Ordinances Vs. Resolutions

Ordinances are legally binding policies and laws for local level governments and its constituents.

Resolutions are official government policy. Resolutions do not have the power of the law but express the intent of a government to follow a policy.

Change Lab Solutions.

Examples of Community Ordinances with a focus on HiAP or Equity

Health Impact Assessments

Health Impact Assessments (HIA) are the most comprehensive procedure for implementing HiAP. HIA’s provide a systematic strategy for implementing HiAP into the proposal, deliberation and execution of a project or policy. The main goal of a HIA is assuring health inequities are considered in the decision-making process and to promote sustainable development. Other communities have used HIA’s to guide decision-making and planning with projects in transportation, street design, housing and other community development topics.

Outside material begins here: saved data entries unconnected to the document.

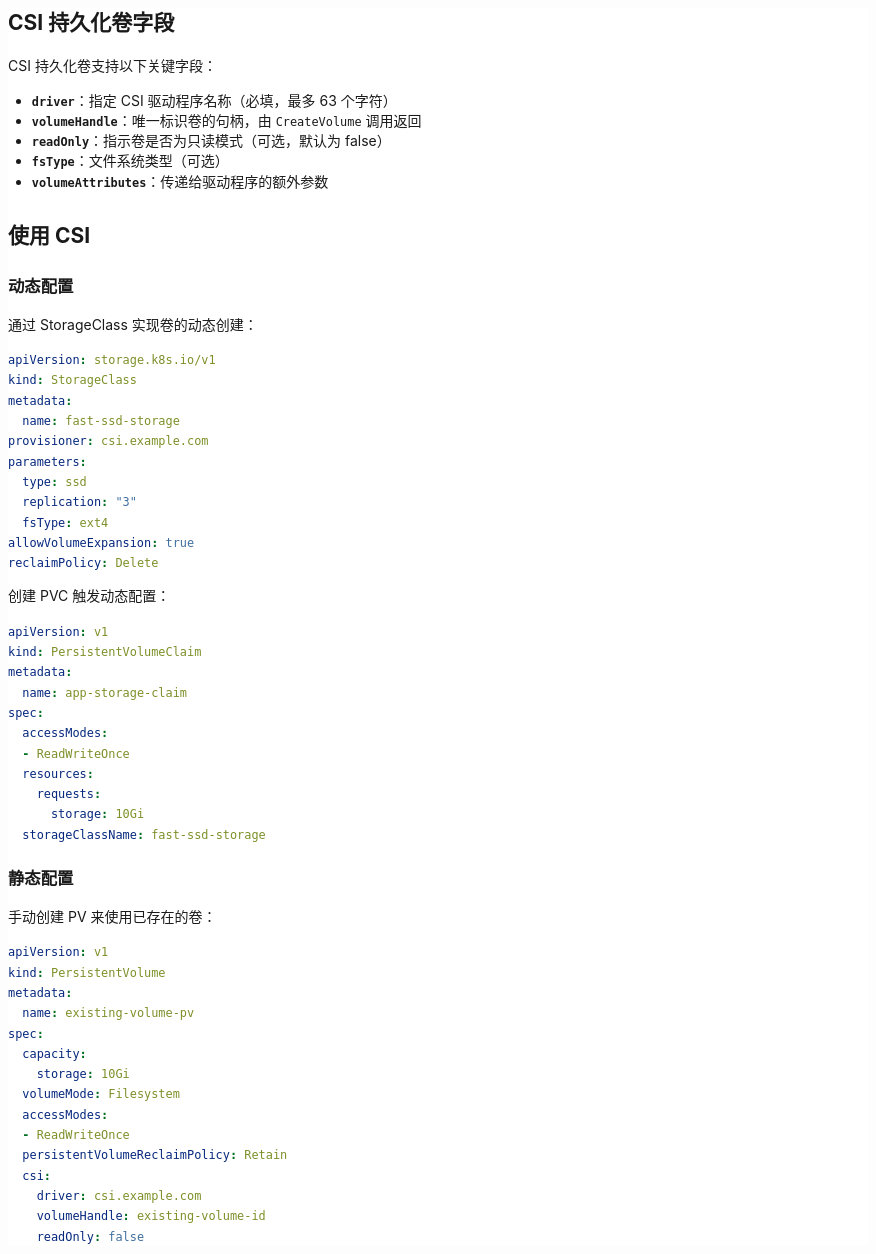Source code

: ## CSI 持久化卷字段

CSI 持久化卷支持以下关键字段：

- **`driver`**：指定 CSI 驱动程序名称（必填，最多 63 个字符）
- **`volumeHandle`**：唯一标识卷的句柄，由 `CreateVolume` 调用返回
- **`readOnly`**：指示卷是否为只读模式（可选，默认为 false）
- **`fsType`**：文件系统类型（可选）
- **`volumeAttributes`**：传递给驱动程序的额外参数

## 使用 CSI

### 动态配置

通过 StorageClass 实现卷的动态创建：

```yaml
apiVersion: storage.k8s.io/v1
kind: StorageClass
metadata:
  name: fast-ssd-storage
provisioner: csi.example.com
parameters:
  type: ssd
  replication: "3"
  fsType: ext4
allowVolumeExpansion: true
reclaimPolicy: Delete
```

创建 PVC 触发动态配置：

```yaml
apiVersion: v1
kind: PersistentVolumeClaim
metadata:
  name: app-storage-claim
spec:
  accessModes:
  - ReadWriteOnce
  resources:
    requests:
      storage: 10Gi
  storageClassName: fast-ssd-storage
```

### 静态配置

手动创建 PV 来使用已存在的卷：

```yaml
apiVersion: v1
kind: PersistentVolume
metadata:
  name: existing-volume-pv
spec:
  capacity:
    storage: 10Gi
  volumeMode: Filesystem
  accessModes:
  - ReadWriteOnce
  persistentVolumeReclaimPolicy: Retain
  csi:
    driver: csi.example.com
    volumeHandle: existing-volume-id
    readOnly: false
```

HIA’s six-step procedure uses qualitative and quantitative evidence to analyze the possible long term effects of social determinants of health, including environmental and physical risks. HIA’s add a new dimension to decision-making in the hope of reducing adverse health effects and promoting beneficial ones. A HIA will preferably be completed before a project or policy is finalized, allowing for informed and data-driven decision-making. If you are interested in learning more about HIA’s, the Resources and Acknowledgements tab will direct you to further information.

6 Steps for a HIA

1. Screening

Identifying plan, project, or policy decisions for which an HIA would be useful.

2. Scoping

Planning the HIA and identifying what health risks and benefits to consider.

3. Assessment

Identifying affected populations and quantifying health impacts of the decision.

4. Recommendations

Suggesting practical actions to promote positive health effects and minimize negative health effects.

5. Reporting

Presenting results to decision makers, affected communities, and other stakeholders.

6. Monitoring

Determining the HIA’s impact on the decision and health status.

Healthy Places: Health Impact Assessments. Centers for Disease Control and Prevention.